• Requirement a: In the bowling article, where did Dobrinski bowl back-to-back 300 games?
--------------------------------
While most young bowlers tend to suffer from inconsistencies brought on by rushing their shots or getting too caught up in the moment, Chamberlain is meticulous.

He grabs his ball, engulfs it in his large hands — which are almost an inch longer than the average bowler, helping to increase his revolution rate — and goes through the motions.

He grabs his rosin bag, squeezes it for a better grip in his ball, and then waits for his peripheral vision to be clear. Then, only then, he makes his shot.

“The approach is a big deal; you have to make sure you go up the same way all the time,” he said. “Try not to get fast with your feet, because that’s what throws everything else off.”

While some bowlers say that 300 games don’t carry as much weight as they used to, many still recognize the accomplishment for what it is — the exact combination of skill and luck, meshed together to form perfection.

Few know that better than Chamerlain’s uncle, Stan Dobrinski Jr., a former Rockland County junior bowler of the year, adult rookie of the year and male bowler of the year.

“I think it’s still quite an achievement,” said Dobrinski, who has 16 perfect games and more than six 800 series to his credit. “You still have to make the shots, and the pressure — from your first (strike) to your second one … it seems like he’s getting more comfortable with it and he’s making better shots as the time goes on.”

Dobrinski also bowled his first 300 at the age of 17, but his nephew did it a few months sooner. Like many bowlers, Dobrinski understands that there are hot streaks and cold streaks in the sport.

“When things are going good, it comes kind of easy; it’s not really work,” said Dobrinski, who once bowled back-to-back 300 games during the 1988 Empire State Games at now-defunct Pearl River Lanes. “But when you’re bowling bad, it’s work.”

Through good times and bad, Chamberlain puts in the work. In addition to bowling for the Mounties’ varsity team and his Saturday morning league at Hi-Tor, Chamberlain also bowls in a Sunday league and regularly participates in JBT events on weekends, after his leagues.

All the practice has prepared Chamberlain for anything. At 17 years old, he’s learned that — puns aside — lightning can ‘strike’ at any moment.
--------------------------------
• Requirement b: Lay out everything in the entries from the line containing "green diamond: rotated" down to the last line of the entries as a Markdown table with the columns Row and Line. Number each row and leave out blank lines.
--------------------------------
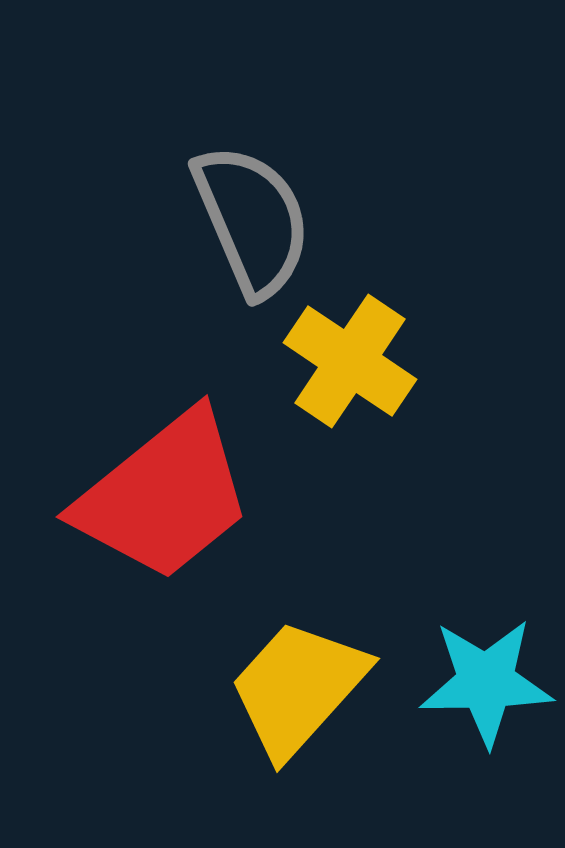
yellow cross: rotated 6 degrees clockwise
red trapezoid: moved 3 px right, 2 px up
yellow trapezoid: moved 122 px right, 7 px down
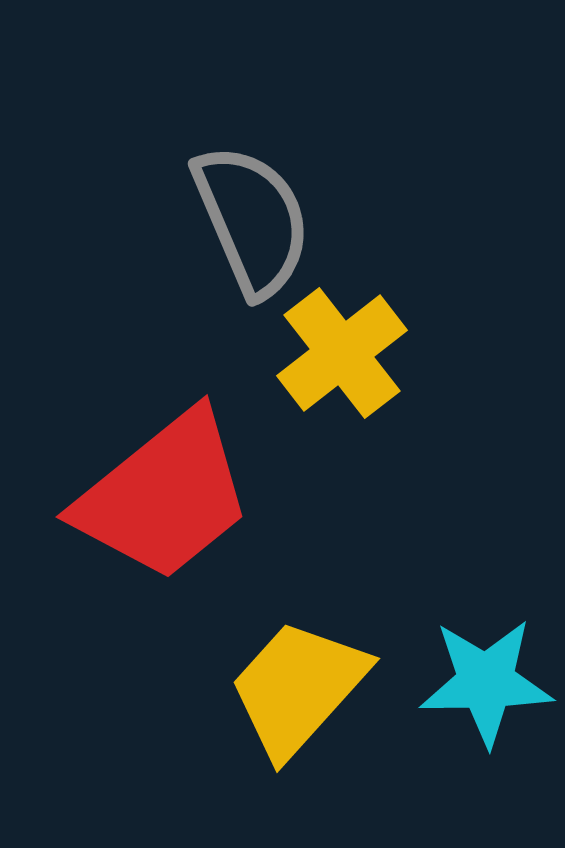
yellow cross: moved 8 px left, 8 px up; rotated 18 degrees clockwise
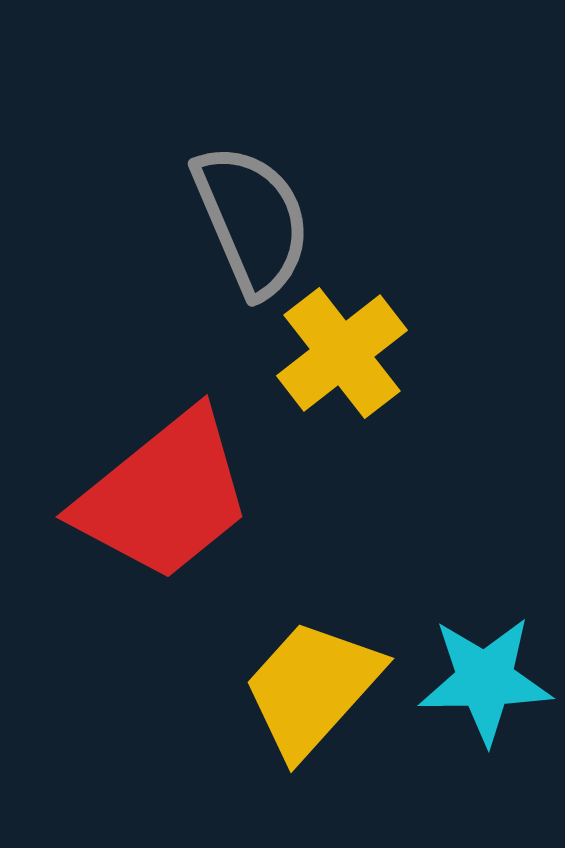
cyan star: moved 1 px left, 2 px up
yellow trapezoid: moved 14 px right
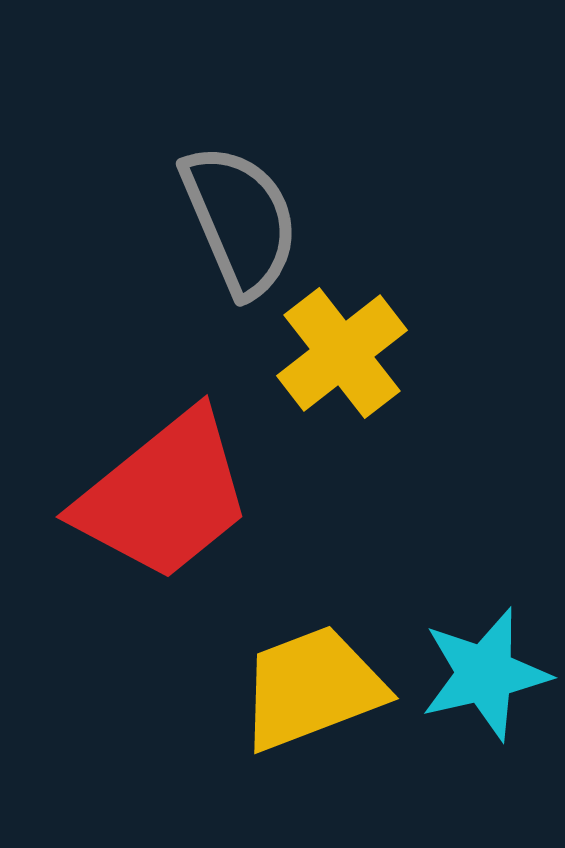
gray semicircle: moved 12 px left
cyan star: moved 6 px up; rotated 12 degrees counterclockwise
yellow trapezoid: rotated 27 degrees clockwise
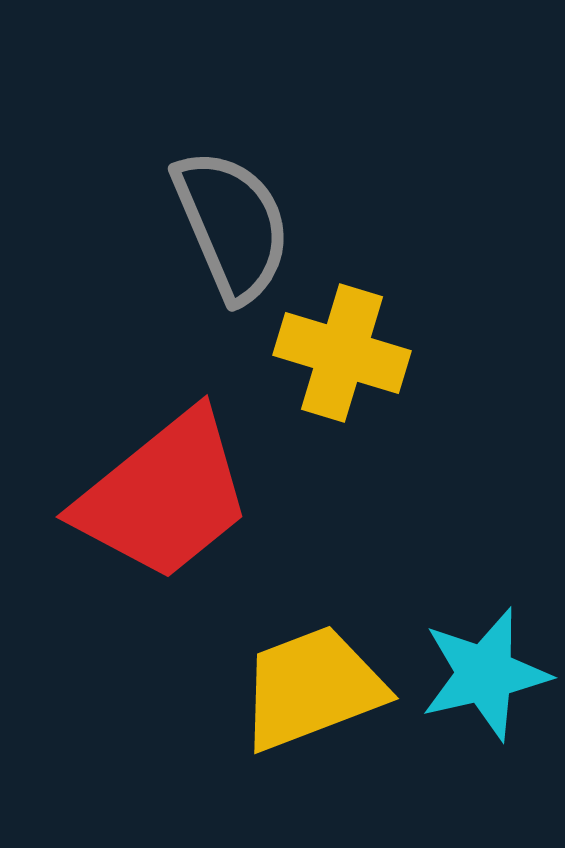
gray semicircle: moved 8 px left, 5 px down
yellow cross: rotated 35 degrees counterclockwise
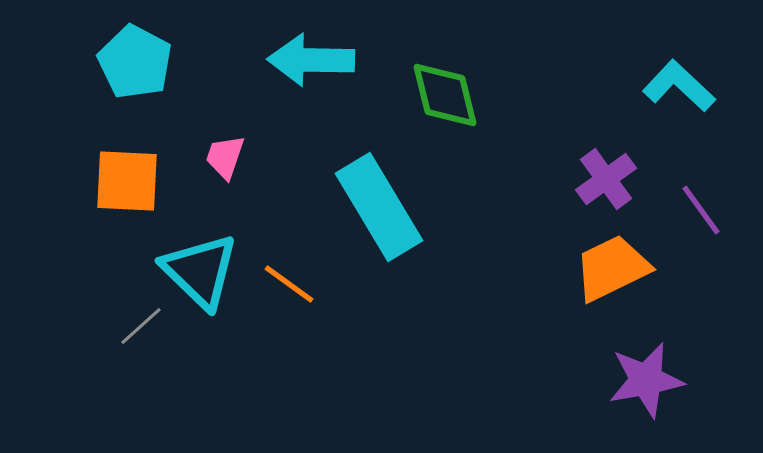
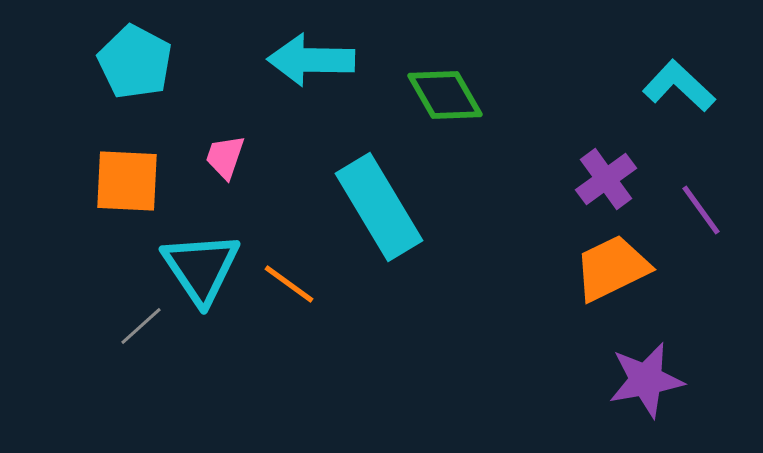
green diamond: rotated 16 degrees counterclockwise
cyan triangle: moved 1 px right, 3 px up; rotated 12 degrees clockwise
--------------------------------
• Problem solution a: At the now-defunct Pearl River Lanes, during the 1988 Empire State Games.

• Problem solution b:
| Row | Line |
|---|---|
| 1 | green diamond: rotated 16 degrees counterclockwise |
| 2 | cyan triangle: moved 1 px right, 3 px up; rotated 12 degrees clockwise |